QUIETISM . Although some of the important insights of Quietism—a movement distinguished from the generic sense of the word quietistic, which implies withdrawal or passivity with regard to politics or ethics—can be found in medieval devotion, in sixteenth-century Spanish spirituality, and in various mystical sources, both Christian and Buddhist, the usual meaning of the word is restricted to the late seventeenth-century devotional movement in the Catholic Church in Italy and France. The main figure in the history of Quietism was Miguel de Molinos (1628–1696), a Spanish priest who settled in Rome at the end of 1663. He became an enormously popular spiritual adviser, especially among nuns and women of high society. His new contemplative way of Christian perfection was summed up (without some of its esoteric aspects) in a book he published simultaneously in Spanish and Italian: Guida Spirituale, che disinvolge l'anima e la conduce per il interior camino all'acquisito della perfetta contemplatione e del ricco tesoro della pace interiore (1685), often referred to as his Spiritual Guide.
Though supported by a number of theologians and, for a time, probably by Innocent XI, the Guide was soon attacked by the Jesuits for its total disregard of meditation, spiritual asceticism, vocal prayers, and, implicitly, the cults of Jesus and of the Virgin.

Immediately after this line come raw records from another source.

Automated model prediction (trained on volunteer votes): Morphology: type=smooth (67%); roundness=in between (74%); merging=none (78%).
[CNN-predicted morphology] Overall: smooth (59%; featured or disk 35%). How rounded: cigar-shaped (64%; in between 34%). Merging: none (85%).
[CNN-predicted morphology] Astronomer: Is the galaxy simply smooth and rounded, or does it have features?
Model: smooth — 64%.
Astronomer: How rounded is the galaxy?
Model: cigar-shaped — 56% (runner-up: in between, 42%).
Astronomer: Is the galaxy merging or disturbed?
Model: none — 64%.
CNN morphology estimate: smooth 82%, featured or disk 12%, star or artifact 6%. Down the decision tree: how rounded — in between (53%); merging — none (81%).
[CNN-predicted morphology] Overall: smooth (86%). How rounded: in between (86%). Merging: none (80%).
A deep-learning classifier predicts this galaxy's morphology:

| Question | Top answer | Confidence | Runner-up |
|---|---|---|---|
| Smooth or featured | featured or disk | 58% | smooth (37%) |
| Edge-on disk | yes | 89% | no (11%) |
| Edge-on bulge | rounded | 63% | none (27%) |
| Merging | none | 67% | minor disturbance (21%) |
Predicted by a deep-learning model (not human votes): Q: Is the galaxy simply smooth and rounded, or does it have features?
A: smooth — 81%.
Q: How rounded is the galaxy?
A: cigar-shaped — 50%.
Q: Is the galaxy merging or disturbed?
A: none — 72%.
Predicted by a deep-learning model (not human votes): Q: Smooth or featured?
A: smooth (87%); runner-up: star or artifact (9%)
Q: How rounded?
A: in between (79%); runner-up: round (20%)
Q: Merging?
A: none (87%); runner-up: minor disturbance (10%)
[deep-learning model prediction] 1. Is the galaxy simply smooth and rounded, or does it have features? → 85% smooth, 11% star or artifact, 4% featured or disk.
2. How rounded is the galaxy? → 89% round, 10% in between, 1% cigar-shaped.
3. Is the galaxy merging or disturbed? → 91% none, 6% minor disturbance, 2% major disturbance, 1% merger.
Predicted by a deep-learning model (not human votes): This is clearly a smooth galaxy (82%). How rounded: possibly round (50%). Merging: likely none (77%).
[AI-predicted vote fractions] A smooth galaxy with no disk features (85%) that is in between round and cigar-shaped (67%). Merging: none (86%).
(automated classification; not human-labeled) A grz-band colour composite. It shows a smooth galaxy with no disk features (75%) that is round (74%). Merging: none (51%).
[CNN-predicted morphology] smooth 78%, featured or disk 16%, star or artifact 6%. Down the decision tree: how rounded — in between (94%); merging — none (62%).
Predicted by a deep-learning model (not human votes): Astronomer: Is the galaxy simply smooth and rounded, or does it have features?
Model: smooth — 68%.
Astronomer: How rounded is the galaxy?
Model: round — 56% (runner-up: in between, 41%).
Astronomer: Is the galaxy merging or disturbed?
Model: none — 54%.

The criticism ended with the arrest of Molinos on the order of the Holy Office, a long trial, and his condemnation in May 1687. He spent the rest of his life in prison. On November 20, 1687, the papal bull Coelestis pastor anathematized sixty-eight of his statements. The material of the condemnation was taken not only, and not mainly, from his published works, but also from about twelve thousand of his letters and from his oral teaching; in addition to the enumerated theological errors, it included the charge of sexual licentiousness—something Molinos inferred from his own doctrines and apparently frequently practiced with his penitent women.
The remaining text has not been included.